Many traders owe the center tens of thousands of euros with no way to earn the money. Others, who have shops in several malls, need the T1 branch to stop making a loss to save the business.
False start in a half-empty building
Conversations with shopkeepers revealed that T1 was in trouble from the first. The mall opened in early November 2018 with roughly 40 percent of premises still vacant, despite promises of major brand names and no vacancy. Traders were promised a constant flow of customers, while none of these pledges were included in contracts. None of it ever materialized, with some premises remaining empty from the first. For example, T1 managed to fall out with Apranga Group (that represents such brands as Zara, Mango, Aldo, Hugo Boss, Calvin Klein and Tommy Hilfiger) without which no mall can be successfully run in Estonia.
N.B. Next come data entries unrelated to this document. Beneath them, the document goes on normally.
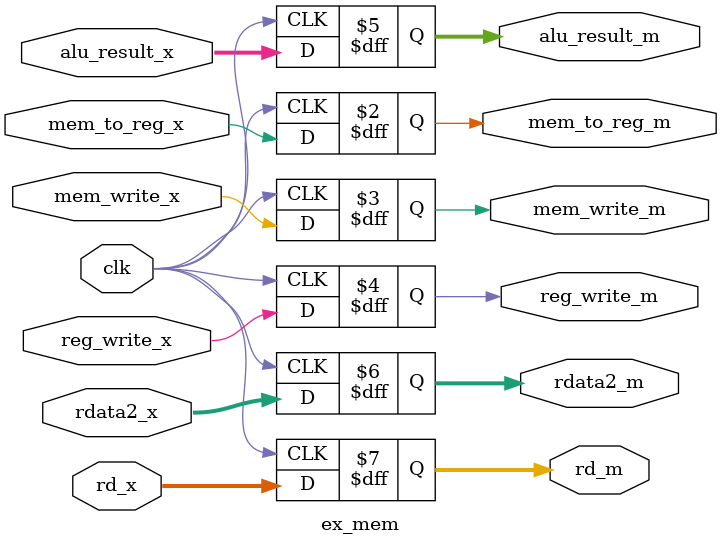
<source format=v>
module ex_mem(
    input clk,
    input mem_to_reg_x, mem_write_x, reg_write_x,
    input [15:0] alu_result_x, rdata2_x,
    input [2:0] rd_x,

    output reg mem_to_reg_m, mem_write_m, reg_write_m,
    output reg [15:0] alu_result_m, rdata2_m,
    output reg [2:0] rd_m
);
    always @(posedge clk) begin
        // Control Signals
        mem_to_reg_m <= mem_to_reg_x;
        mem_write_m <= mem_write_x;
        reg_write_m <= reg_write_x;

        // Data Signals
        alu_result_m <= alu_result_x;
        rdata2_m <= rdata2_x;

        // Destination Register
        rd_m <= rd_x;
    end
endmodule
</source>
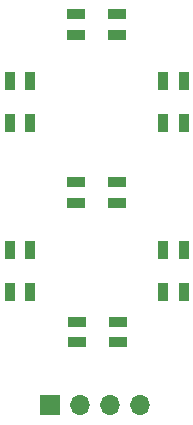
<source format=gts>
G04 #@! TF.GenerationSoftware,KiCad,Pcbnew,8.0.3*
G04 #@! TF.CreationDate,2025-03-14T18:24:52+01:00*
G04 #@! TF.ProjectId,Nixie,4e697869-652e-46b6-9963-61645f706362,rev?*
G04 #@! TF.SameCoordinates,Original*
G04 #@! TF.FileFunction,Soldermask,Top*
G04 #@! TF.FilePolarity,Negative*
%FSLAX46Y46*%
G04 Gerber Fmt 4.6, Leading zero omitted, Abs format (unit mm)*
G04 Created by KiCad (PCBNEW 8.0.3) date 2025-03-14 18:24:52*
%MOMM*%
%LPD*%
G01*
G04 APERTURE LIST*
%ADD10R,0.850000X1.600000*%
%ADD11R,1.600000X0.850000*%
%ADD12R,1.700000X1.700000*%
%ADD13O,1.700000X1.700000*%
G04 APERTURE END LIST*
D10*
X69875000Y-67350000D03*
X68125000Y-67350000D03*
X68125000Y-70850000D03*
X69875000Y-70850000D03*
X81125000Y-56550000D03*
X82875000Y-56550000D03*
X82875000Y-53050000D03*
X81125000Y-53050000D03*
D11*
X77250000Y-49125000D03*
X77250000Y-47375000D03*
X73750000Y-47375000D03*
X73750000Y-49125000D03*
D10*
X69875000Y-53050000D03*
X68125000Y-53050000D03*
X68125000Y-56550000D03*
X69875000Y-56550000D03*
D11*
X77300000Y-75125000D03*
X77300000Y-73375000D03*
X73800000Y-73375000D03*
X73800000Y-75125000D03*
D10*
X81125000Y-70850000D03*
X82875000Y-70850000D03*
X82875000Y-67350000D03*
X81125000Y-67350000D03*
D11*
X73750000Y-61575000D03*
X73750000Y-63325000D03*
X77250000Y-63325000D03*
X77250000Y-61575000D03*
D12*
X71580000Y-80425000D03*
D13*
X74120000Y-80425000D03*
X76660000Y-80425000D03*
X79200000Y-80425000D03*
M02*

</source>
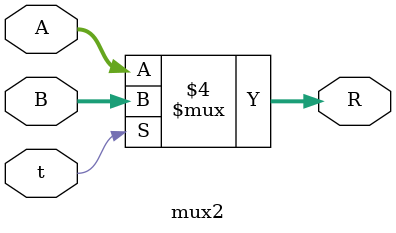
<source format=v>
module mux2
(
	input [7:0] A, B,
	input t,
	output reg [7:0] R
);
always@(*)
begin
if (t == 0)
	R = A;
else
	R = B;
end
endmodule

</source>
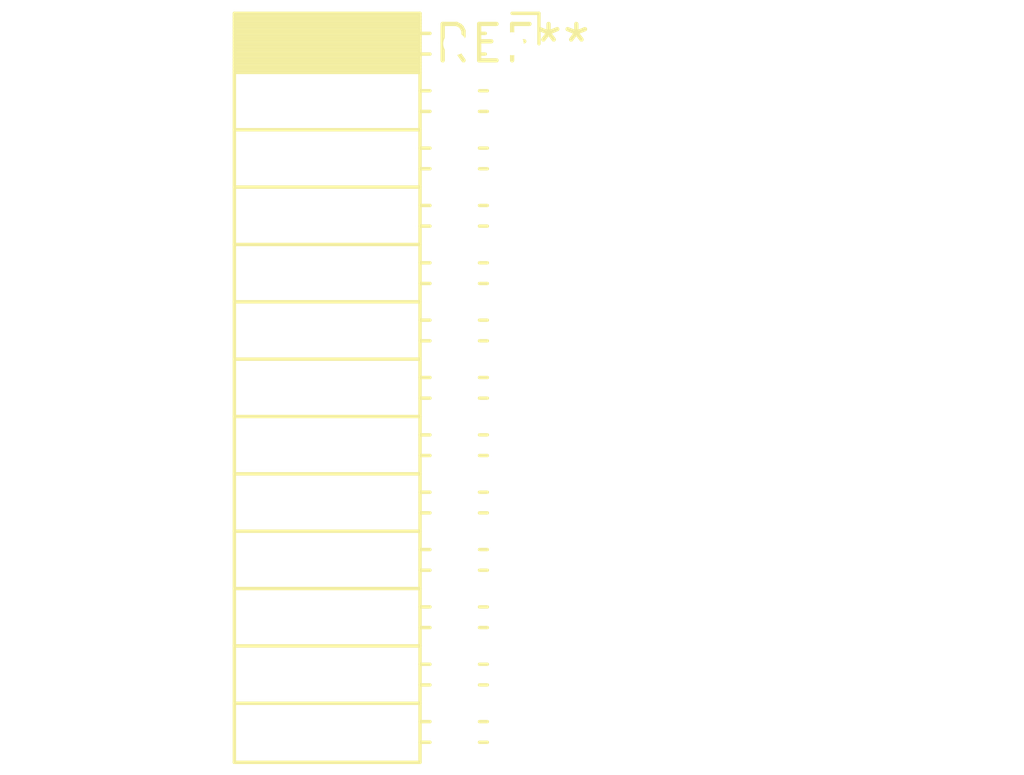
<source format=kicad_pcb>
(kicad_pcb (version 20240108) (generator pcbnew)

  (general
    (thickness 1.6)
  )

  (paper "A4")
  (layers
    (0 "F.Cu" signal)
    (31 "B.Cu" signal)
    (32 "B.Adhes" user "B.Adhesive")
    (33 "F.Adhes" user "F.Adhesive")
    (34 "B.Paste" user)
    (35 "F.Paste" user)
    (36 "B.SilkS" user "B.Silkscreen")
    (37 "F.SilkS" user "F.Silkscreen")
    (38 "B.Mask" user)
    (39 "F.Mask" user)
    (40 "Dwgs.User" user "User.Drawings")
    (41 "Cmts.User" user "User.Comments")
    (42 "Eco1.User" user "User.Eco1")
    (43 "Eco2.User" user "User.Eco2")
    (44 "Edge.Cuts" user)
    (45 "Margin" user)
    (46 "B.CrtYd" user "B.Courtyard")
    (47 "F.CrtYd" user "F.Courtyard")
    (48 "B.Fab" user)
    (49 "F.Fab" user)
    (50 "User.1" user)
    (51 "User.2" user)
    (52 "User.3" user)
    (53 "User.4" user)
    (54 "User.5" user)
    (55 "User.6" user)
    (56 "User.7" user)
    (57 "User.8" user)
    (58 "User.9" user)
  )

  (setup
    (pad_to_mask_clearance 0)
    (pcbplotparams
      (layerselection 0x00010fc_ffffffff)
      (plot_on_all_layers_selection 0x0000000_00000000)
      (disableapertmacros false)
      (usegerberextensions false)
      (usegerberattributes false)
      (usegerberadvancedattributes false)
      (creategerberjobfile false)
      (dashed_line_dash_ratio 12.000000)
      (dashed_line_gap_ratio 3.000000)
      (svgprecision 4)
      (plotframeref false)
      (viasonmask false)
      (mode 1)
      (useauxorigin false)
      (hpglpennumber 1)
      (hpglpenspeed 20)
      (hpglpendiameter 15.000000)
      (dxfpolygonmode false)
      (dxfimperialunits false)
      (dxfusepcbnewfont false)
      (psnegative false)
      (psa4output false)
      (plotreference false)
      (plotvalue false)
      (plotinvisibletext false)
      (sketchpadsonfab false)
      (subtractmaskfromsilk false)
      (outputformat 1)
      (mirror false)
      (drillshape 1)
      (scaleselection 1)
      (outputdirectory "")
    )
  )

  (net 0 "")

  (footprint "PinSocket_2x13_P2.00mm_Horizontal" (layer "F.Cu") (at 0 0))

)

</source>
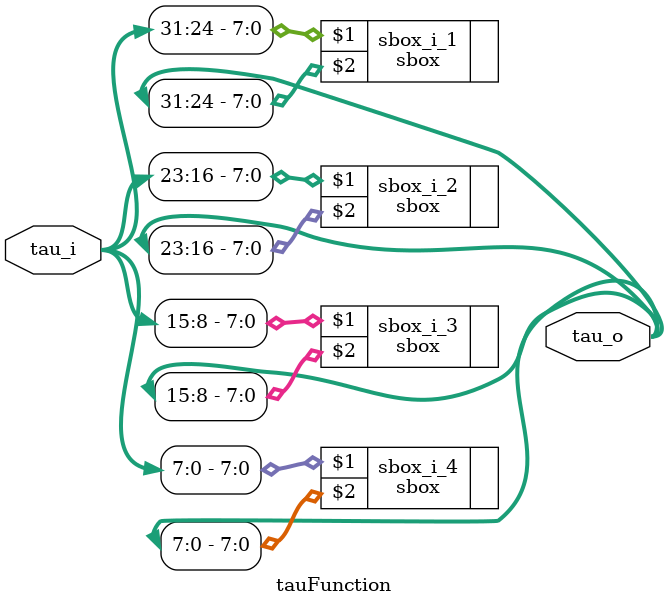
<source format=sv>
module tauFunction(input logic [31:0] tau_i,
                   output logic [31:0] tau_o);
                 
               
    sbox sbox_i_1(tau_i[31:24],tau_o[31:24]);
    sbox sbox_i_2(tau_i[23:16],tau_o[23:16]);
    sbox sbox_i_3(tau_i[15:8],tau_o[15:8]);
    sbox sbox_i_4(tau_i[7:0], tau_o[7:0]);
    
endmodule

</source>
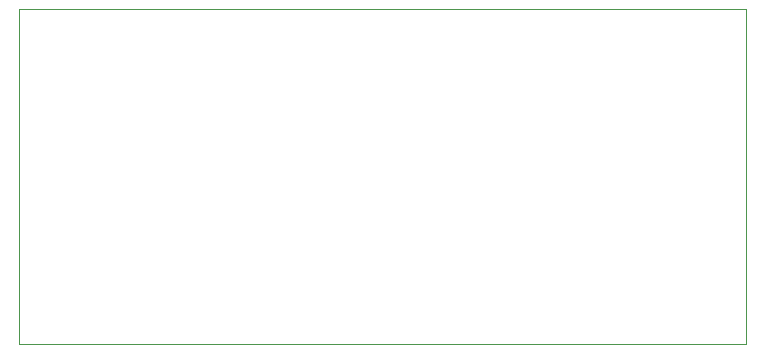
<source format=gbr>
%TF.GenerationSoftware,KiCad,Pcbnew,5.1.9+dfsg1-1~bpo10+1*%
%TF.CreationDate,2023-02-12T08:43:59+01:00*%
%TF.ProjectId,IIci_ATX,49496369-5f41-4545-982e-6b696361645f,rev?*%
%TF.SameCoordinates,Original*%
%TF.FileFunction,Profile,NP*%
%FSLAX46Y46*%
G04 Gerber Fmt 4.6, Leading zero omitted, Abs format (unit mm)*
G04 Created by KiCad (PCBNEW 5.1.9+dfsg1-1~bpo10+1) date 2023-02-12 08:43:59*
%MOMM*%
%LPD*%
G01*
G04 APERTURE LIST*
%TA.AperFunction,Profile*%
%ADD10C,0.050000*%
%TD*%
G04 APERTURE END LIST*
D10*
X90000000Y-138400000D02*
X90000000Y-110000000D01*
X151600000Y-138400000D02*
X90000000Y-138400000D01*
X151600000Y-110000000D02*
X151600000Y-138400000D01*
X90000000Y-110000000D02*
X151600000Y-110000000D01*
M02*

</source>
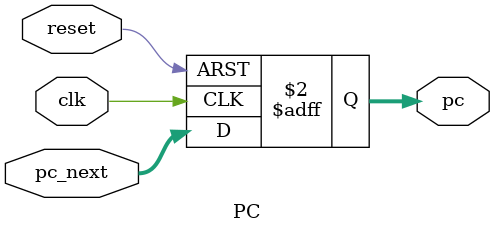
<source format=v>
module PC(
    input wire clk,           // Clock input
    input wire reset,         // Reset signal
    input wire [31:0] pc_next, // Next PC value
    output reg [31:0] pc      // Current PC value
);

    always @(posedge clk or posedge reset) begin
        if (reset)
            pc <= 32'h00000000; // Reset to beginning of program memory
        else
            pc <= pc_next;      // Update to next instruction address
    end
endmodule

</source>
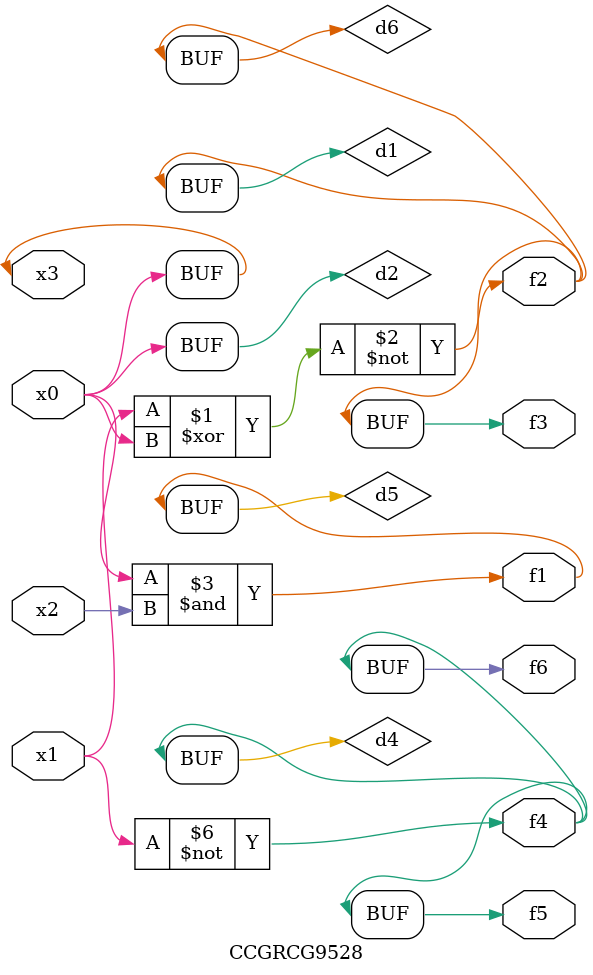
<source format=v>
module CCGRCG9528(
	input x0, x1, x2, x3,
	output f1, f2, f3, f4, f5, f6
);

	wire d1, d2, d3, d4, d5, d6;

	xnor (d1, x1, x3);
	buf (d2, x0, x3);
	nand (d3, x0, x2);
	not (d4, x1);
	nand (d5, d3);
	or (d6, d1);
	assign f1 = d5;
	assign f2 = d6;
	assign f3 = d6;
	assign f4 = d4;
	assign f5 = d4;
	assign f6 = d4;
endmodule

</source>
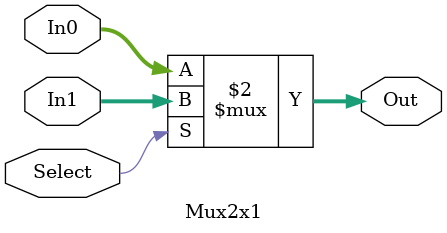
<source format=v>
/*-----------------------------------------------------
--   2 to 1 Multiplexer
--   This modules passes one of the inputs In1 or In0 
--   according to the select signal. Data width is 
--   given as a parameter to this module.
--   Designer: Tuna Biçim
-----------------------------------------------------*/ 
module Mux2x1(In0, In1, Select, Out);
	parameter W = 32;
	output reg[W-1:0] Out;
	input [W-1:0] In0, In1;
	input Select;

	always @(In0 or In1 or Select)
 
		Out = (Select) ? In1 : In0;
		
endmodule
</source>
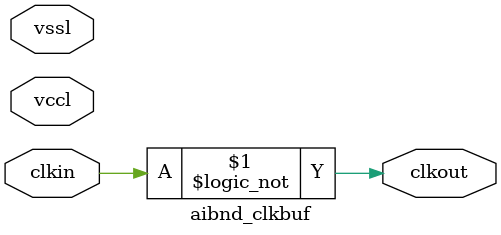
<source format=v>


module aibnd_clkbuf ( clkout, vccl, vssl, clkin );

output  clkout;

inout  vccl, vssl;

input  clkin;

wire clkin, clkout; // Conversion Sript Generated

assign clkout = !clkin;

endmodule


</source>
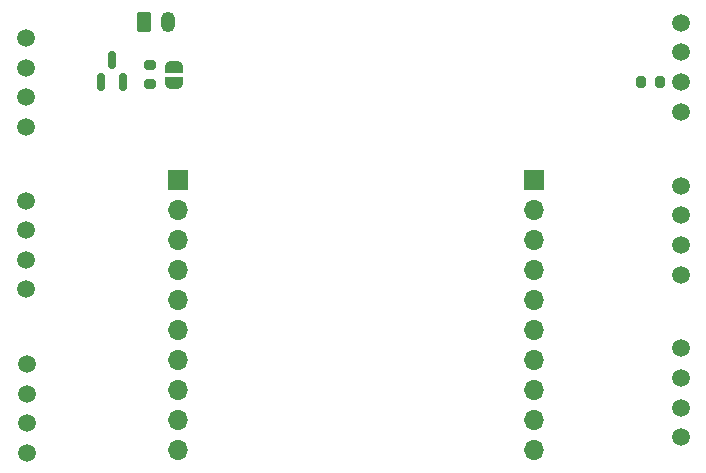
<source format=gbr>
%TF.GenerationSoftware,KiCad,Pcbnew,7.0.2*%
%TF.CreationDate,2024-03-24T23:04:52+01:00*%
%TF.ProjectId,Support_TTGO_invers_,53757070-6f72-4745-9f54-54474f5f696e,rev?*%
%TF.SameCoordinates,Original*%
%TF.FileFunction,Soldermask,Bot*%
%TF.FilePolarity,Negative*%
%FSLAX46Y46*%
G04 Gerber Fmt 4.6, Leading zero omitted, Abs format (unit mm)*
G04 Created by KiCad (PCBNEW 7.0.2) date 2024-03-24 23:04:52*
%MOMM*%
%LPD*%
G01*
G04 APERTURE LIST*
G04 Aperture macros list*
%AMRoundRect*
0 Rectangle with rounded corners*
0 $1 Rounding radius*
0 $2 $3 $4 $5 $6 $7 $8 $9 X,Y pos of 4 corners*
0 Add a 4 corners polygon primitive as box body*
4,1,4,$2,$3,$4,$5,$6,$7,$8,$9,$2,$3,0*
0 Add four circle primitives for the rounded corners*
1,1,$1+$1,$2,$3*
1,1,$1+$1,$4,$5*
1,1,$1+$1,$6,$7*
1,1,$1+$1,$8,$9*
0 Add four rect primitives between the rounded corners*
20,1,$1+$1,$2,$3,$4,$5,0*
20,1,$1+$1,$4,$5,$6,$7,0*
20,1,$1+$1,$6,$7,$8,$9,0*
20,1,$1+$1,$8,$9,$2,$3,0*%
%AMFreePoly0*
4,1,19,0.500000,-0.750000,0.000000,-0.750000,0.000000,-0.744911,-0.071157,-0.744911,-0.207708,-0.704816,-0.327430,-0.627875,-0.420627,-0.520320,-0.479746,-0.390866,-0.500000,-0.250000,-0.500000,0.250000,-0.479746,0.390866,-0.420627,0.520320,-0.327430,0.627875,-0.207708,0.704816,-0.071157,0.744911,0.000000,0.744911,0.000000,0.750000,0.500000,0.750000,0.500000,-0.750000,0.500000,-0.750000,
$1*%
%AMFreePoly1*
4,1,19,0.000000,0.744911,0.071157,0.744911,0.207708,0.704816,0.327430,0.627875,0.420627,0.520320,0.479746,0.390866,0.500000,0.250000,0.500000,-0.250000,0.479746,-0.390866,0.420627,-0.520320,0.327430,-0.627875,0.207708,-0.704816,0.071157,-0.744911,0.000000,-0.744911,0.000000,-0.750000,-0.500000,-0.750000,-0.500000,0.750000,0.000000,0.750000,0.000000,0.744911,0.000000,0.744911,
$1*%
G04 Aperture macros list end*
%ADD10RoundRect,0.150000X0.150000X-0.587500X0.150000X0.587500X-0.150000X0.587500X-0.150000X-0.587500X0*%
%ADD11RoundRect,0.250000X-0.350000X-0.625000X0.350000X-0.625000X0.350000X0.625000X-0.350000X0.625000X0*%
%ADD12O,1.200000X1.750000*%
%ADD13RoundRect,0.200000X0.275000X-0.200000X0.275000X0.200000X-0.275000X0.200000X-0.275000X-0.200000X0*%
%ADD14FreePoly0,270.000000*%
%ADD15FreePoly1,270.000000*%
%ADD16C,1.500000*%
%ADD17R,1.700000X1.700000*%
%ADD18O,1.700000X1.700000*%
%ADD19RoundRect,0.200000X-0.200000X-0.275000X0.200000X-0.275000X0.200000X0.275000X-0.200000X0.275000X0*%
G04 APERTURE END LIST*
D10*
%TO.C,Q1*%
X121820000Y-75297500D03*
X119920000Y-75297500D03*
X120870000Y-73422500D03*
%TD*%
D11*
%TO.C,J9*%
X123560000Y-70150000D03*
D12*
X125560000Y-70150000D03*
%TD*%
D13*
%TO.C,R2*%
X124090000Y-75465000D03*
X124090000Y-73815000D03*
%TD*%
D14*
%TO.C,JP1*%
X126090000Y-74030000D03*
D15*
X126090000Y-75330000D03*
%TD*%
D16*
%TO.C,J3*%
X113680000Y-99170000D03*
X113680000Y-101670000D03*
X113680000Y-104170000D03*
X113680000Y-106670000D03*
%TD*%
D17*
%TO.C,J1*%
X126410000Y-83570000D03*
D18*
X126410000Y-86110000D03*
X126410000Y-88650000D03*
X126410000Y-91190000D03*
X126410000Y-93730000D03*
X126410000Y-96270000D03*
X126410000Y-98810000D03*
X126410000Y-101350000D03*
X126410000Y-103890000D03*
X126410000Y-106430000D03*
%TD*%
D16*
%TO.C,J8*%
X113550000Y-71580000D03*
X113550000Y-74080000D03*
X113550000Y-76580000D03*
X113550000Y-79080000D03*
%TD*%
D17*
%TO.C,J2*%
X156610000Y-83570000D03*
D18*
X156610000Y-86110000D03*
X156610000Y-88650000D03*
X156610000Y-91190000D03*
X156610000Y-93730000D03*
X156610000Y-96270000D03*
X156610000Y-98810000D03*
X156610000Y-101350000D03*
X156610000Y-103890000D03*
X156610000Y-106430000D03*
%TD*%
D16*
%TO.C,J7*%
X169030000Y-77770000D03*
X169030000Y-75270000D03*
X169030000Y-72770000D03*
X169030000Y-70270000D03*
%TD*%
%TO.C,J4*%
X113600000Y-85330000D03*
X113600000Y-87830000D03*
X113600000Y-90330000D03*
X113600000Y-92830000D03*
%TD*%
%TO.C,J6*%
X169030000Y-91570000D03*
X169030000Y-89070000D03*
X169030000Y-86570000D03*
X169030000Y-84070000D03*
%TD*%
%TO.C,J5*%
X169010000Y-105330000D03*
X169010000Y-102830000D03*
X169010000Y-100330000D03*
X169010000Y-97830000D03*
%TD*%
D19*
%TO.C,R1*%
X165625000Y-75270000D03*
X167275000Y-75270000D03*
%TD*%
M02*

</source>
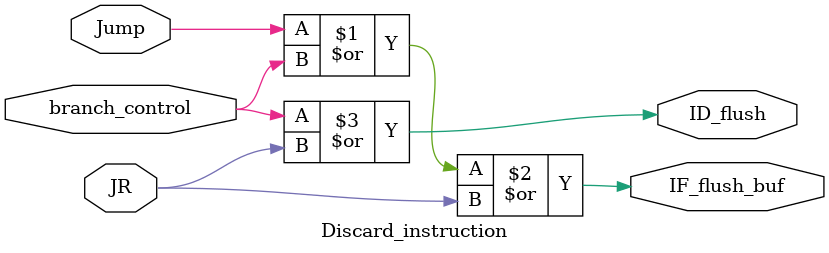
<source format=sv>
`timescale 1ns / 1ps


module Discard_instruction (
input wire Jump,
input wire branch_control,
input wire JR,
output wire IF_flush_buf,
output wire ID_flush
    );
    
assign IF_flush_buf = Jump | branch_control | JR;

assign ID_flush = branch_control | JR;
endmodule

</source>
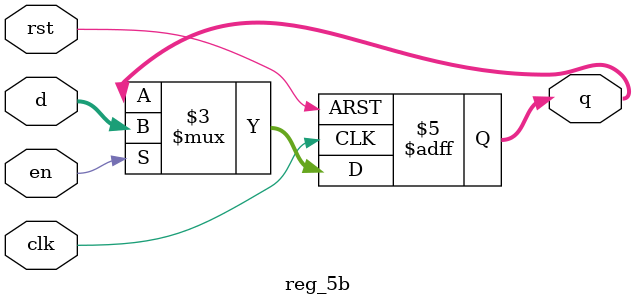
<source format=v>
module reg_5b(d, en, clk, rst, q);
  input [4:0]d;
  input en, clk, rst;
  output [4:0] q;
  reg [4:0] q = 5'b00000;
  always @(posedge clk or posedge rst) begin
    if(rst) q <= 5'b00000;
    else if(en) q <= d;
  end
endmodule
</source>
CEO of T1 Allan Remmelkoor promised to prove otherwise but failed to deliver.
Tenants who talked to ERR described opening a half-empty mall as one of the biggest mistakes made as first impressions only happen once. British retail chain Debenhams opened its store after postponing it several times but packed up and disappeared as if overnight a few months ago.
The fact that access to the mall from Ülemiste and the train station requires one to walk around half the enormous building before finding a door and the coronavirus crisis did not help matters. Many traders said that while they initially did fine for six months or a year, the mall's financial problems finally became a matter of public record and customers disappeared.
Declaring bankruptcy drove the final nail into T1's coffin as customers were left with the impression that the mall has closed and its doors and boarded up its windows.
"Every single customer who walks in the door wonders that we're still open and asks when we plan to close," one trader said.
The only businesses to have done well or more or less well are the Skypark on the fourth floor, the big wheel on the roof and the Selver supermarket on the first floor. People also visit the movie theater even though there is much untapped potential.
Trustee: The mall will be sold complete with rental contracts
The next auction to sell T1 is set to take place in November. The first round with a starting price of €85 million failed, with the new price set at €65 million. Registration closes on October 11.
Trustee in bankruptcy Indrek Lepsoo said that AS Tallinna Moekombinaat's company with the property at Peterburi tee 2 and valid rental contracts will be sold.
"The company will be sold complete with things, rights and obligations pertaining to it and its management, including contracts. All rental contracts will transfer to the new owner, with valid contracts numbering 144. Debtors' trademarks and other movable property in commercial pledge are not part of the company," Lepsoo said.
Because the bankruptcy process makes it impossible for heads of T1 to comment, trustee in bankruptcy Kristo Teder spoke in their place.
"As trustees, our task is twofold, to successfully conclude the sale of the mall and manage it until said process is completed. We are actively talking to tenants and trying to be as flexible as possible. Our aim is to find a buyer for the shopping center as soon as possible," Teder said when asked why fixed-term contracts are not relinquished or the doors closed until a new owner is found.
Teder did not deem it possible to comment on the mall's financial situation, including its customer figures.
"Attendance has improved over time and we are planning future campaigns. All regular activities have and will continue, with a number of caterers, restaurants and services available," Teder said.